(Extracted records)
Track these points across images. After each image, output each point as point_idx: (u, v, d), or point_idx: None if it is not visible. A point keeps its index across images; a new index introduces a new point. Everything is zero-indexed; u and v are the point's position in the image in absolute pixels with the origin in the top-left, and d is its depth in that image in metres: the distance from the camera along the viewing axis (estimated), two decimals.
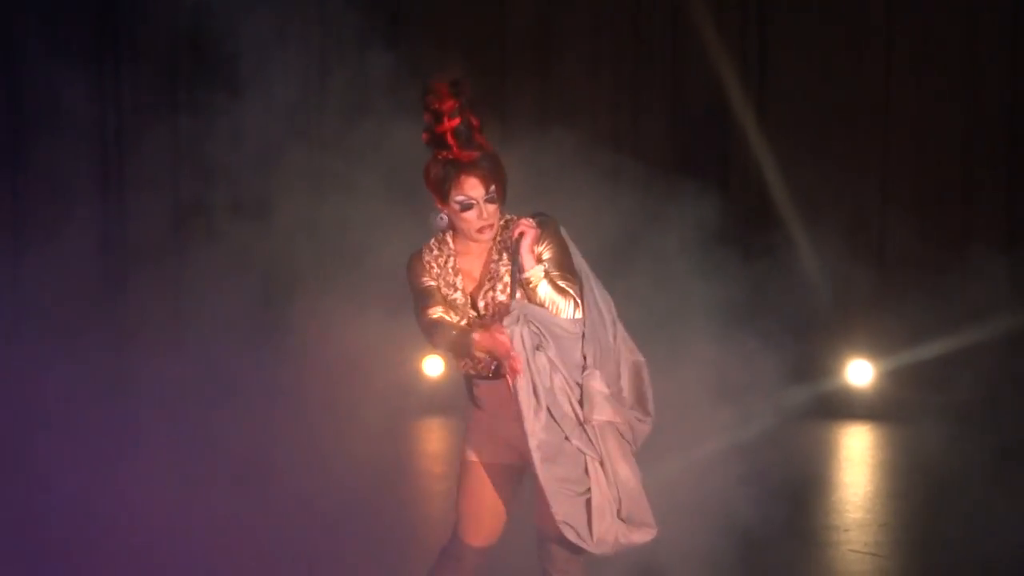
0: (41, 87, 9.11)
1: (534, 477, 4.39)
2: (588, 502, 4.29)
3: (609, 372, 4.41)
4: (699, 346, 7.60)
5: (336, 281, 8.56)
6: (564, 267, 4.39)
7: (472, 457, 4.57)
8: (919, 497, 7.31)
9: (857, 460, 8.30)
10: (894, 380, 8.91)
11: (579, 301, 4.37)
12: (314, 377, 8.36)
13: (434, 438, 8.71)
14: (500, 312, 4.39)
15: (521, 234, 4.35)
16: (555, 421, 4.29)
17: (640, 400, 4.45)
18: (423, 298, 4.51)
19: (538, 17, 9.46)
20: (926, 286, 8.64)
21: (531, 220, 4.38)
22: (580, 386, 4.33)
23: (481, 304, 4.44)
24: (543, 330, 4.30)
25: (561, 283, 4.36)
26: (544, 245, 4.39)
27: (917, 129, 9.01)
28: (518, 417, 4.32)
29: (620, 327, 4.47)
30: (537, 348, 4.28)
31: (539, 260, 4.36)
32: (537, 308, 4.33)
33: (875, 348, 8.89)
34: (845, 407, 8.90)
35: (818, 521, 6.93)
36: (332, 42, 9.33)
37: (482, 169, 4.35)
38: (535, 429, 4.25)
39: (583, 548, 4.32)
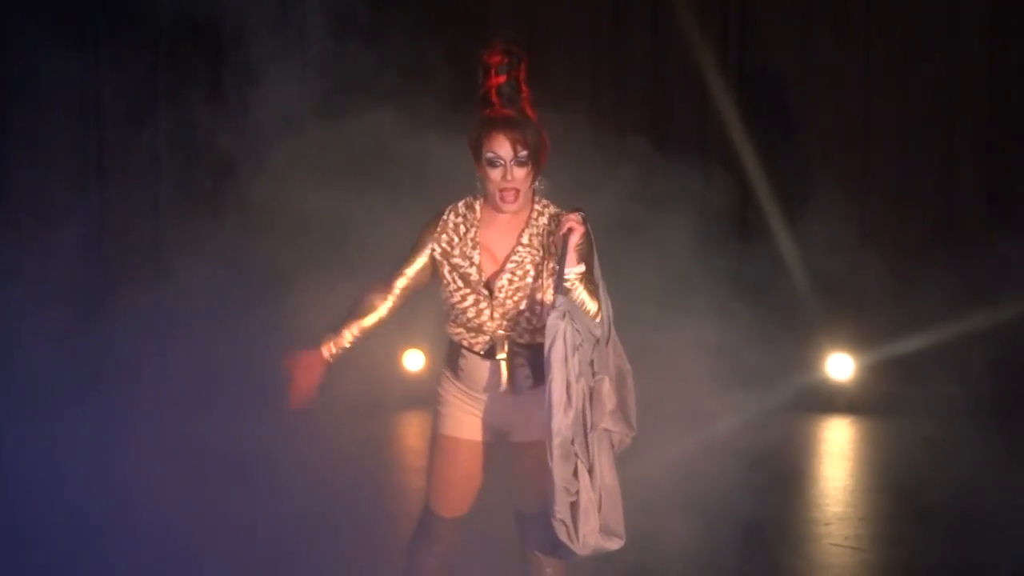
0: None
1: (518, 462, 4.44)
2: (574, 505, 4.26)
3: (613, 386, 4.40)
4: (676, 339, 7.60)
5: (316, 272, 8.53)
6: (591, 270, 4.38)
7: (444, 431, 4.55)
8: (899, 491, 7.31)
9: (837, 454, 8.30)
10: (875, 374, 8.91)
11: (600, 307, 4.35)
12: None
13: (413, 432, 8.69)
14: (517, 298, 4.38)
15: (570, 229, 4.31)
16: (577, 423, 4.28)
17: (623, 408, 4.41)
18: (411, 255, 4.51)
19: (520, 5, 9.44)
20: (907, 280, 8.65)
21: (580, 216, 4.33)
22: (591, 390, 4.30)
23: (498, 287, 4.40)
24: (581, 330, 4.27)
25: (590, 286, 4.35)
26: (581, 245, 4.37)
27: (899, 121, 9.01)
28: (500, 400, 4.38)
29: (614, 333, 4.45)
30: (577, 348, 4.24)
31: (580, 259, 4.33)
32: (578, 309, 4.30)
33: (855, 342, 8.90)
34: (825, 401, 8.91)
35: (798, 515, 6.93)
36: (315, 30, 9.30)
37: (516, 130, 4.32)
38: (562, 427, 4.22)
39: (569, 548, 4.29)
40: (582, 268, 4.32)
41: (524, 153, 4.33)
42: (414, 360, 9.06)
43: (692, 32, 9.07)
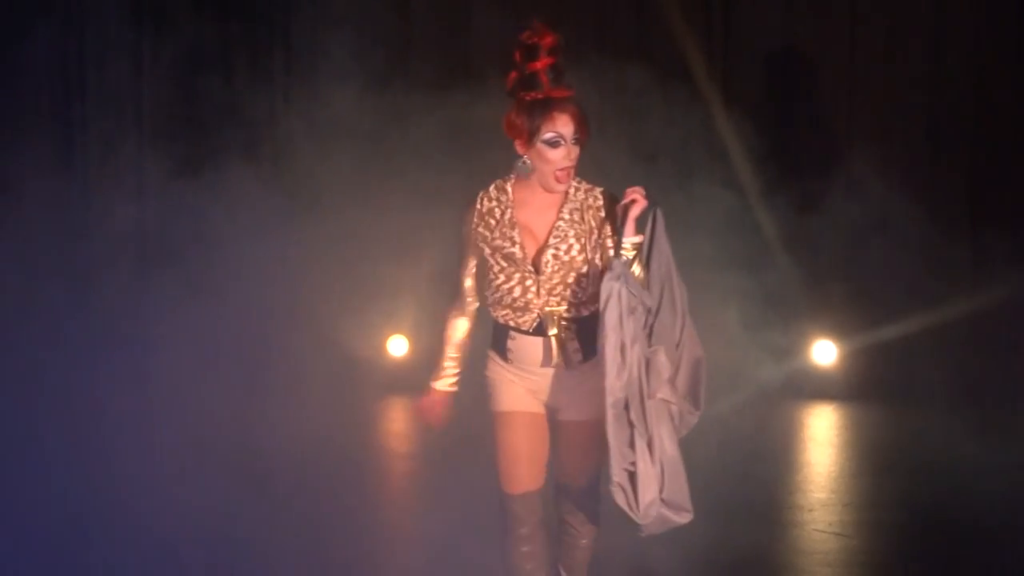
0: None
1: (565, 441, 4.52)
2: (632, 475, 4.30)
3: (670, 358, 4.44)
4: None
5: (303, 259, 8.52)
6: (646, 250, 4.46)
7: (502, 407, 4.59)
8: (883, 477, 7.32)
9: (822, 440, 8.30)
10: (859, 360, 8.91)
11: (647, 280, 4.42)
12: (277, 355, 8.31)
13: (398, 417, 8.67)
14: (563, 273, 4.44)
15: (633, 201, 4.38)
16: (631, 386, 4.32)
17: (693, 393, 4.49)
18: (462, 254, 4.59)
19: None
20: (892, 266, 8.65)
21: (642, 190, 4.40)
22: (647, 360, 4.36)
23: (544, 262, 4.46)
24: (635, 295, 4.33)
25: (641, 259, 4.43)
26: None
27: (884, 105, 9.00)
28: (551, 376, 4.46)
29: (688, 320, 4.50)
30: (632, 311, 4.29)
31: (637, 231, 4.41)
32: (631, 275, 4.36)
33: (840, 328, 8.89)
34: (810, 387, 8.90)
35: (782, 500, 6.93)
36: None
37: (574, 107, 4.42)
38: (615, 387, 4.27)
39: (630, 516, 4.33)
40: (639, 238, 4.40)
41: (581, 130, 4.43)
42: (398, 346, 9.04)
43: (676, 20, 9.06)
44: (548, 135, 4.40)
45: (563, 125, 4.40)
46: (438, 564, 5.76)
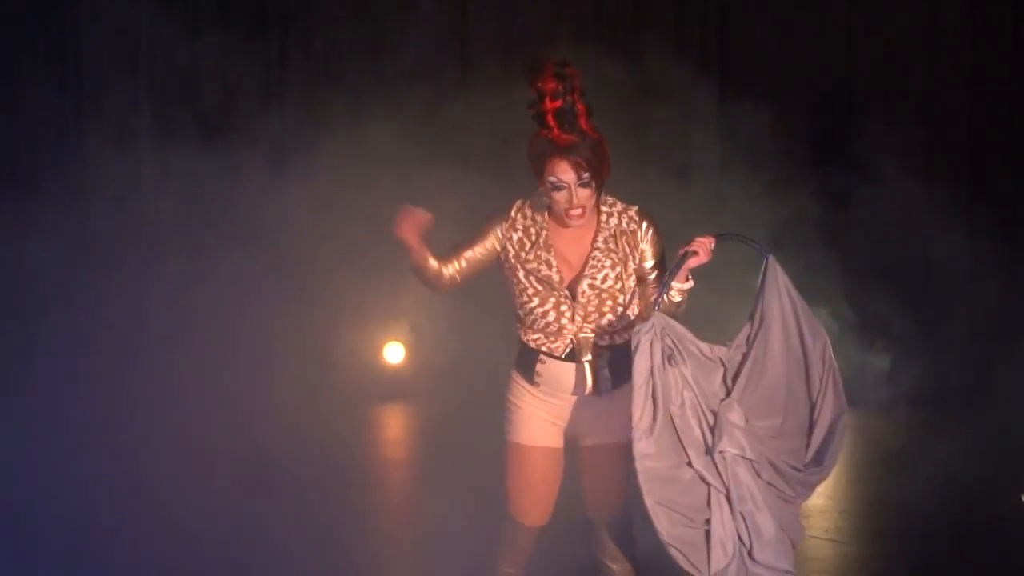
0: None
1: (592, 465, 4.41)
2: (707, 533, 4.17)
3: (791, 425, 4.29)
4: None
5: (298, 266, 8.51)
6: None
7: (518, 439, 4.49)
8: (879, 484, 7.32)
9: None
10: (851, 367, 8.90)
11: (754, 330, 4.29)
12: (274, 363, 8.30)
13: (394, 425, 8.67)
14: (598, 301, 4.35)
15: (695, 253, 4.28)
16: (680, 442, 4.16)
17: (820, 451, 4.30)
18: (472, 239, 4.44)
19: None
20: (883, 271, 8.65)
21: (711, 244, 4.30)
22: (715, 414, 4.21)
23: (579, 291, 4.37)
24: (679, 345, 4.19)
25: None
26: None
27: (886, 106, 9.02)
28: (580, 403, 4.37)
29: (836, 375, 4.36)
30: (670, 360, 4.16)
31: (688, 278, 4.32)
32: (678, 324, 4.25)
33: (831, 334, 8.87)
34: None
35: None
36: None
37: (578, 155, 4.27)
38: (642, 450, 4.11)
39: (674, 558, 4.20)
40: (691, 285, 4.32)
41: (587, 175, 4.29)
42: (394, 353, 9.03)
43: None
44: (551, 179, 4.31)
45: (563, 172, 4.28)
46: (431, 569, 5.76)
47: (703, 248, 4.30)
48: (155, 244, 8.87)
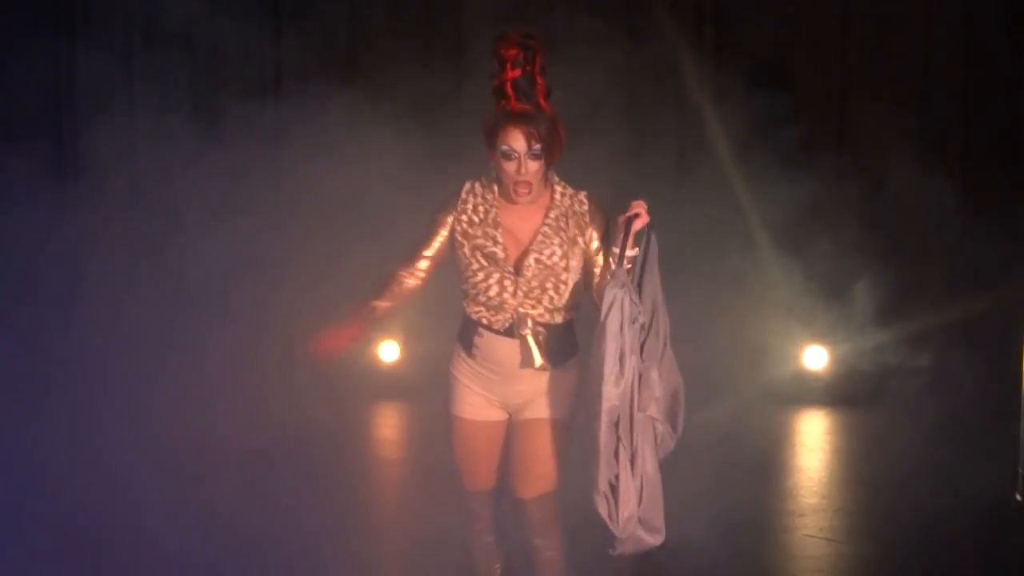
0: None
1: (524, 440, 4.51)
2: (614, 488, 4.31)
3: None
4: None
5: (292, 263, 8.50)
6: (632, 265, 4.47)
7: (459, 413, 4.64)
8: (874, 482, 7.32)
9: (812, 445, 8.30)
10: (849, 366, 8.90)
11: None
12: (267, 361, 8.29)
13: (388, 423, 8.66)
14: (542, 277, 4.45)
15: (637, 215, 4.36)
16: (630, 397, 4.32)
17: (672, 419, 4.47)
18: (430, 233, 4.58)
19: None
20: (882, 271, 8.65)
21: (644, 204, 4.38)
22: (641, 373, 4.35)
23: (525, 265, 4.48)
24: (637, 308, 4.33)
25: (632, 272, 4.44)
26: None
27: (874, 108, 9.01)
28: (513, 378, 4.48)
29: (669, 349, 4.50)
30: (633, 321, 4.30)
31: (634, 245, 4.39)
32: (633, 285, 4.36)
33: (831, 334, 8.89)
34: (801, 392, 8.89)
35: (773, 506, 6.93)
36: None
37: (531, 124, 4.39)
38: (611, 395, 4.28)
39: (609, 527, 4.33)
40: (636, 252, 4.39)
41: (538, 147, 4.41)
42: (389, 351, 9.02)
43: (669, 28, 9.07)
44: (502, 147, 4.41)
45: (514, 139, 4.39)
46: (426, 569, 5.75)
47: (642, 209, 4.38)
48: (138, 244, 8.87)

**Task item**
Repeat every record above exactly, except the pictures.

**Output**
Track these points across images. After each image, output each point as point_idx: (u, v, d), or point_idx: None if it is not visible. A point keeps its index across images; a new index introduces a new point. Everything is zero-indexed; u and v are the point's position in the image in absolute pixels with the origin in the top-left, and d is its depth in that image in metres: the distance from the camera along the viewing axis (estimated), two decimals.
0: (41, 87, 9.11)
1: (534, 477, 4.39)
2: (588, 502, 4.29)
3: (609, 372, 4.41)
4: (699, 346, 7.60)
5: (336, 281, 8.56)
6: (564, 267, 4.39)
7: (472, 457, 4.57)
8: (919, 497, 7.31)
9: (857, 460, 8.30)
10: (894, 380, 8.91)
11: (579, 301, 4.37)
12: (314, 377, 8.36)
13: (434, 438, 8.71)
14: (500, 312, 4.39)
15: (521, 234, 4.35)
16: (555, 421, 4.29)
17: (640, 400, 4.45)
18: (423, 298, 4.51)
19: (538, 17, 9.46)
20: (926, 286, 8.64)
21: (531, 220, 4.38)
22: (580, 386, 4.33)
23: (481, 304, 4.44)
24: (543, 330, 4.30)
25: (561, 283, 4.36)
26: (544, 245, 4.39)
27: (917, 129, 9.01)
28: (518, 417, 4.32)
29: (620, 327, 4.47)
30: (537, 348, 4.28)
31: (539, 260, 4.36)
32: (537, 308, 4.33)
33: (875, 348, 8.89)
34: (845, 407, 8.90)
35: (818, 521, 6.93)
36: (332, 42, 9.33)
37: (482, 169, 4.35)
38: (535, 429, 4.25)
39: (583, 548, 4.32)
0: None
1: (518, 462, 4.44)
2: (574, 505, 4.26)
3: (613, 386, 4.40)
4: (676, 339, 7.60)
5: (316, 272, 8.53)
6: (591, 270, 4.38)
7: (444, 431, 4.55)
8: (899, 491, 7.31)
9: (837, 454, 8.30)
10: (875, 374, 8.91)
11: (600, 307, 4.35)
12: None
13: (413, 432, 8.69)
14: (517, 298, 4.38)
15: (570, 229, 4.31)
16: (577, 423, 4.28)
17: (623, 408, 4.41)
18: (411, 255, 4.51)
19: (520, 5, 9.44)
20: (907, 280, 8.65)
21: (580, 216, 4.33)
22: (591, 390, 4.30)
23: (498, 287, 4.40)
24: (581, 330, 4.27)
25: (590, 286, 4.35)
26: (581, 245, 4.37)
27: (899, 121, 9.01)
28: (500, 400, 4.38)
29: (614, 333, 4.45)
30: (577, 348, 4.24)
31: (580, 259, 4.33)
32: (578, 309, 4.30)
33: (855, 342, 8.90)
34: (825, 401, 8.91)
35: (798, 515, 6.93)
36: (315, 30, 9.30)
37: (516, 130, 4.32)
38: (562, 427, 4.22)
39: (569, 548, 4.29)
40: (582, 268, 4.32)
41: (524, 153, 4.33)
42: (414, 360, 9.06)
43: (692, 32, 9.07)
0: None
1: (565, 441, 4.52)
2: (632, 475, 4.30)
3: (670, 358, 4.44)
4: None
5: (303, 259, 8.52)
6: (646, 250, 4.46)
7: (502, 407, 4.59)
8: (883, 477, 7.32)
9: (822, 440, 8.30)
10: (859, 360, 8.91)
11: (647, 280, 4.42)
12: (277, 355, 8.31)
13: (398, 417, 8.67)
14: (563, 273, 4.44)
15: (633, 201, 4.38)
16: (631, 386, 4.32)
17: (693, 393, 4.49)
18: (462, 254, 4.59)
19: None
20: (892, 266, 8.65)
21: (642, 190, 4.40)
22: (647, 360, 4.36)
23: (544, 262, 4.46)
24: (635, 295, 4.33)
25: (641, 259, 4.43)
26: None
27: (884, 105, 9.00)
28: (551, 376, 4.46)
29: (688, 320, 4.50)
30: (632, 311, 4.29)
31: (637, 231, 4.41)
32: (631, 275, 4.36)
33: (840, 328, 8.89)
34: (810, 387, 8.90)
35: (782, 500, 6.93)
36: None
37: (574, 107, 4.42)
38: (615, 387, 4.27)
39: (630, 516, 4.33)
40: (639, 238, 4.40)
41: (581, 130, 4.43)
42: (398, 346, 9.04)
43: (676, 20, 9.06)
44: (548, 135, 4.40)
45: (563, 125, 4.40)
46: (438, 564, 5.76)
0: None
1: (592, 465, 4.41)
2: (707, 533, 4.17)
3: (791, 425, 4.29)
4: None
5: (298, 266, 8.51)
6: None
7: (518, 439, 4.49)
8: (879, 484, 7.32)
9: None
10: (851, 367, 8.90)
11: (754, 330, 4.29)
12: (274, 363, 8.30)
13: (394, 425, 8.67)
14: (598, 301, 4.35)
15: (695, 253, 4.28)
16: (680, 442, 4.16)
17: (820, 451, 4.30)
18: (472, 239, 4.44)
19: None
20: (883, 271, 8.65)
21: (711, 244, 4.30)
22: (715, 414, 4.21)
23: (579, 291, 4.37)
24: (679, 345, 4.19)
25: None
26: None
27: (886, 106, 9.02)
28: (580, 403, 4.37)
29: (836, 375, 4.36)
30: (670, 360, 4.16)
31: (688, 278, 4.32)
32: (678, 324, 4.25)
33: (831, 334, 8.87)
34: None
35: None
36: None
37: (578, 155, 4.27)
38: (642, 450, 4.11)
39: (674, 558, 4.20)
40: (691, 285, 4.32)
41: (587, 175, 4.29)
42: (394, 353, 9.03)
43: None
44: (551, 179, 4.31)
45: (563, 172, 4.28)
46: (431, 569, 5.76)
47: (703, 248, 4.30)
48: (155, 244, 8.87)
0: None
1: (524, 440, 4.51)
2: (614, 488, 4.31)
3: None
4: None
5: (292, 263, 8.50)
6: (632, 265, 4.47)
7: (459, 413, 4.64)
8: (874, 482, 7.32)
9: (812, 445, 8.30)
10: (849, 366, 8.90)
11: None
12: (267, 361, 8.29)
13: (388, 423, 8.66)
14: (542, 277, 4.45)
15: (637, 215, 4.36)
16: (630, 397, 4.32)
17: (672, 419, 4.47)
18: (430, 233, 4.58)
19: None
20: (882, 271, 8.65)
21: (644, 204, 4.38)
22: (641, 373, 4.35)
23: (525, 265, 4.48)
24: (637, 308, 4.33)
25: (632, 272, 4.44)
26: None
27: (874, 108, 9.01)
28: (513, 378, 4.48)
29: (669, 349, 4.50)
30: (633, 321, 4.30)
31: (634, 245, 4.39)
32: (633, 285, 4.36)
33: (831, 334, 8.89)
34: (801, 392, 8.89)
35: (773, 506, 6.93)
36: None
37: (531, 124, 4.39)
38: (611, 395, 4.28)
39: (609, 527, 4.33)
40: (636, 252, 4.39)
41: (538, 147, 4.41)
42: (389, 351, 9.02)
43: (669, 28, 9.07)
44: (502, 147, 4.41)
45: (514, 139, 4.39)
46: (426, 569, 5.75)
47: (642, 209, 4.38)
48: (138, 244, 8.87)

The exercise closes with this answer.